> Task statement:
Copy out every line of the data below word for word, keeping each character, space and line break unchanged.

> Supplied data:
***
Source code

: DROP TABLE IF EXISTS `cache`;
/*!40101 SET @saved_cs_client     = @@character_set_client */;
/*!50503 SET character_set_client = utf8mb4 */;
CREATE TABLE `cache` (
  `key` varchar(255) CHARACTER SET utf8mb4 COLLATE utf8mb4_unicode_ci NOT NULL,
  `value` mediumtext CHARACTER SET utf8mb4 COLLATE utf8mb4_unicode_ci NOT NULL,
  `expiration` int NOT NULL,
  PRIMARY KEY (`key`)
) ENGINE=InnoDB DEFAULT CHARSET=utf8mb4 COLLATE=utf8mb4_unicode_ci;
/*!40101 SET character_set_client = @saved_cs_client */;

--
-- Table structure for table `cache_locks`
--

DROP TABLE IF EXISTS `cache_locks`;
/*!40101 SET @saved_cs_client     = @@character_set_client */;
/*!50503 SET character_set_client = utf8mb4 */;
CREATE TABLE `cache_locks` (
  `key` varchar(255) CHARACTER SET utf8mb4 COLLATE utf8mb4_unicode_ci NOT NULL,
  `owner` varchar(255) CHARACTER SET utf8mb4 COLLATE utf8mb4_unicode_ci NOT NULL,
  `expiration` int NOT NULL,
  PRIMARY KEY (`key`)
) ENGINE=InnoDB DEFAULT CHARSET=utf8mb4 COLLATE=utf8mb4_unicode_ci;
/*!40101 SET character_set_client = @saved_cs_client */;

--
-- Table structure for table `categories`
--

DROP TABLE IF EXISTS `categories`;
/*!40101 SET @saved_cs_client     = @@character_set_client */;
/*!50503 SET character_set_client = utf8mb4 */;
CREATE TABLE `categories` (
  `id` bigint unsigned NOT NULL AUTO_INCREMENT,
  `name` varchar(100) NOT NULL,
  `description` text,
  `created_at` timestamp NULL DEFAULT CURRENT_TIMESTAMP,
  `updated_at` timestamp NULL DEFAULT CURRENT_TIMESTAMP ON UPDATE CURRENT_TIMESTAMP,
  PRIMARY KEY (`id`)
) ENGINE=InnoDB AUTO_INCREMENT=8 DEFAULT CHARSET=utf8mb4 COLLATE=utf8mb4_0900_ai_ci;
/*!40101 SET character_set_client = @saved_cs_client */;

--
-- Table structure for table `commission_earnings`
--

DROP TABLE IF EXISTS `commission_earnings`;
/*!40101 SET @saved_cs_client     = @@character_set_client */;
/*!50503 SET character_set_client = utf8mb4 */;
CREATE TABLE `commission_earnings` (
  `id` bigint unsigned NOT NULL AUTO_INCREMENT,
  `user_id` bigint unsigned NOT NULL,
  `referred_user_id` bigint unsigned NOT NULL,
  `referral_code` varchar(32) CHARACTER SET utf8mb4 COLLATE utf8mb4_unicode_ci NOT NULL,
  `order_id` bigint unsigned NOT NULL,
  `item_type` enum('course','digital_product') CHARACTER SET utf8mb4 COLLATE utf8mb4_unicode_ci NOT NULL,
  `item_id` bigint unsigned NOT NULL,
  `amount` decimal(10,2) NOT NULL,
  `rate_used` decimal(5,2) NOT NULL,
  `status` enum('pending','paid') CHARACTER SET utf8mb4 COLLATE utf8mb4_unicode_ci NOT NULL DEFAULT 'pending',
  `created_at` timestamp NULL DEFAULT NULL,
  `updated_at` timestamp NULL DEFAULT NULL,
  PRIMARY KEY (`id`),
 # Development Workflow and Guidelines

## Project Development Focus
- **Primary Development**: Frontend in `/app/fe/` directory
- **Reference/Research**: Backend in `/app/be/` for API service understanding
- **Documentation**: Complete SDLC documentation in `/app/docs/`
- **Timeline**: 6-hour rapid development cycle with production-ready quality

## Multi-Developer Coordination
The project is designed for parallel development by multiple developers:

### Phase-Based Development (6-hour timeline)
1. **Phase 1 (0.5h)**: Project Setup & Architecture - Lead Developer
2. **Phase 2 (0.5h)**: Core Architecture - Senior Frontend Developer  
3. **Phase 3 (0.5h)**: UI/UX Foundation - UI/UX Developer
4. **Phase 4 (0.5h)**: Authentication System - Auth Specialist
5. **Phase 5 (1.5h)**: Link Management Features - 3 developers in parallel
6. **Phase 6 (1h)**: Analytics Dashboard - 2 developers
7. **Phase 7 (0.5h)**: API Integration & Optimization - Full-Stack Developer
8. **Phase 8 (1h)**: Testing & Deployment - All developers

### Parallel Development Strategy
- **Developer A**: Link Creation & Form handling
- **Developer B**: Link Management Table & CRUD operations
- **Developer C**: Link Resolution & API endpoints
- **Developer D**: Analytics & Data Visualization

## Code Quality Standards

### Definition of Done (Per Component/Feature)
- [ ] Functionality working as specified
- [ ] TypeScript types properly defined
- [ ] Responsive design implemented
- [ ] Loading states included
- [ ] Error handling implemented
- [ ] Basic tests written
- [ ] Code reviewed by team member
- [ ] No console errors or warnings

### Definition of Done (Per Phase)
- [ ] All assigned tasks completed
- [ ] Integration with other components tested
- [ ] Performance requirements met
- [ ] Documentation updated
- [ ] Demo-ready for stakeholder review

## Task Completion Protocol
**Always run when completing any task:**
***
> Answer to the problem:
Source code

: DROP TABLE IF EXISTS `cache`;
/*!40101 SET @saved_cs_client     = @@character_set_client */;
/*!50503 SET character_set_client = utf8mb4 */;
CREATE TABLE `cache` (
  `key` varchar(255) CHARACTER SET utf8mb4 COLLATE utf8mb4_unicode_ci NOT NULL,
  `value` mediumtext CHARACTER SET utf8mb4 COLLATE utf8mb4_unicode_ci NOT NULL,
  `expiration` int NOT NULL,
  PRIMARY KEY (`key`)
) ENGINE=InnoDB DEFAULT CHARSET=utf8mb4 COLLATE=utf8mb4_unicode_ci;
/*!40101 SET character_set_client = @saved_cs_client */;

--
-- Table structure for table `cache_locks`
--

DROP TABLE IF EXISTS `cache_locks`;
/*!40101 SET @saved_cs_client     = @@character_set_client */;
/*!50503 SET character_set_client = utf8mb4 */;
CREATE TABLE `cache_locks` (
  `key` varchar(255) CHARACTER SET utf8mb4 COLLATE utf8mb4_unicode_ci NOT NULL,
  `owner` varchar(255) CHARACTER SET utf8mb4 COLLATE utf8mb4_unicode_ci NOT NULL,
  `expiration` int NOT NULL,
  PRIMARY KEY (`key`)
) ENGINE=InnoDB DEFAULT CHARSET=utf8mb4 COLLATE=utf8mb4_unicode_ci;
/*!40101 SET character_set_client = @saved_cs_client */;

--
-- Table structure for table `categories`
--

DROP TABLE IF EXISTS `categories`;
/*!40101 SET @saved_cs_client     = @@character_set_client */;
/*!50503 SET character_set_client = utf8mb4 */;
CREATE TABLE `categories` (
  `id` bigint unsigned NOT NULL AUTO_INCREMENT,
  `name` varchar(100) NOT NULL,
  `description` text,
  `created_at` timestamp NULL DEFAULT CURRENT_TIMESTAMP,
  `updated_at` timestamp NULL DEFAULT CURRENT_TIMESTAMP ON UPDATE CURRENT_TIMESTAMP,
  PRIMARY KEY (`id`)
) ENGINE=InnoDB AUTO_INCREMENT=8 DEFAULT CHARSET=utf8mb4 COLLATE=utf8mb4_0900_ai_ci;
/*!40101 SET character_set_client = @saved_cs_client */;

--
-- Table structure for table `commission_earnings`
--

DROP TABLE IF EXISTS `commission_earnings`;
/*!40101 SET @saved_cs_client     = @@character_set_client */;
/*!50503 SET character_set_client = utf8mb4 */;
CREATE TABLE `commission_earnings` (
  `id` bigint unsigned NOT NULL AUTO_INCREMENT,
  `user_id` bigint unsigned NOT NULL,
  `referred_user_id` bigint unsigned NOT NULL,
  `referral_code` varchar(32) CHARACTER SET utf8mb4 COLLATE utf8mb4_unicode_ci NOT NULL,
  `order_id` bigint unsigned NOT NULL,
  `item_type` enum('course','digital_product') CHARACTER SET utf8mb4 COLLATE utf8mb4_unicode_ci NOT NULL,
  `item_id` bigint unsigned NOT NULL,
  `amount` decimal(10,2) NOT NULL,
  `rate_used` decimal(5,2) NOT NULL,
  `status` enum('pending','paid') CHARACTER SET utf8mb4 COLLATE utf8mb4_unicode_ci NOT NULL DEFAULT 'pending',
  `created_at` timestamp NULL DEFAULT NULL,
  `updated_at` timestamp NULL DEFAULT NULL,
  PRIMARY KEY (`id`),
 # Development Workflow and Guidelines

## Project Development Focus
- **Primary Development**: Frontend in `/app/fe/` directory
- **Reference/Research**: Backend in `/app/be/` for API service understanding
- **Documentation**: Complete SDLC documentation in `/app/docs/`
- **Timeline**: 6-hour rapid development cycle with production-ready quality

## Multi-Developer Coordination
The project is designed for parallel development by multiple developers:

### Phase-Based Development (6-hour timeline)
1. **Phase 1 (0.5h)**: Project Setup & Architecture - Lead Developer
2. **Phase 2 (0.5h)**: Core Architecture - Senior Frontend Developer  
3. **Phase 3 (0.5h)**: UI/UX Foundation - UI/UX Developer
4. **Phase 4 (0.5h)**: Authentication System - Auth Specialist
5. **Phase 5 (1.5h)**: Link Management Features - 3 developers in parallel
6. **Phase 6 (1h)**: Analytics Dashboard - 2 developers
7. **Phase 7 (0.5h)**: API Integration & Optimization - Full-Stack Developer
8. **Phase 8 (1h)**: Testing & Deployment - All developers

### Parallel Development Strategy
- **Developer A**: Link Creation & Form handling
- **Developer B**: Link Management Table & CRUD operations
- **Developer C**: Link Resolution & API endpoints
- **Developer D**: Analytics & Data Visualization

## Code Quality Standards

### Definition of Done (Per Component/Feature)
- [ ] Functionality working as specified
- [ ] TypeScript types properly defined
- [ ] Responsive design implemented
- [ ] Loading states included
- [ ] Error handling implemented
- [ ] Basic tests written
- [ ] Code reviewed by team member
- [ ] No console errors or warnings

### Definition of Done (Per Phase)
- [ ] All assigned tasks completed
- [ ] Integration with other components tested
- [ ] Performance requirements met
- [ ] Documentation updated
- [ ] Demo-ready for stakeholder review

## Task Completion Protocol
**Always run when completing any task:**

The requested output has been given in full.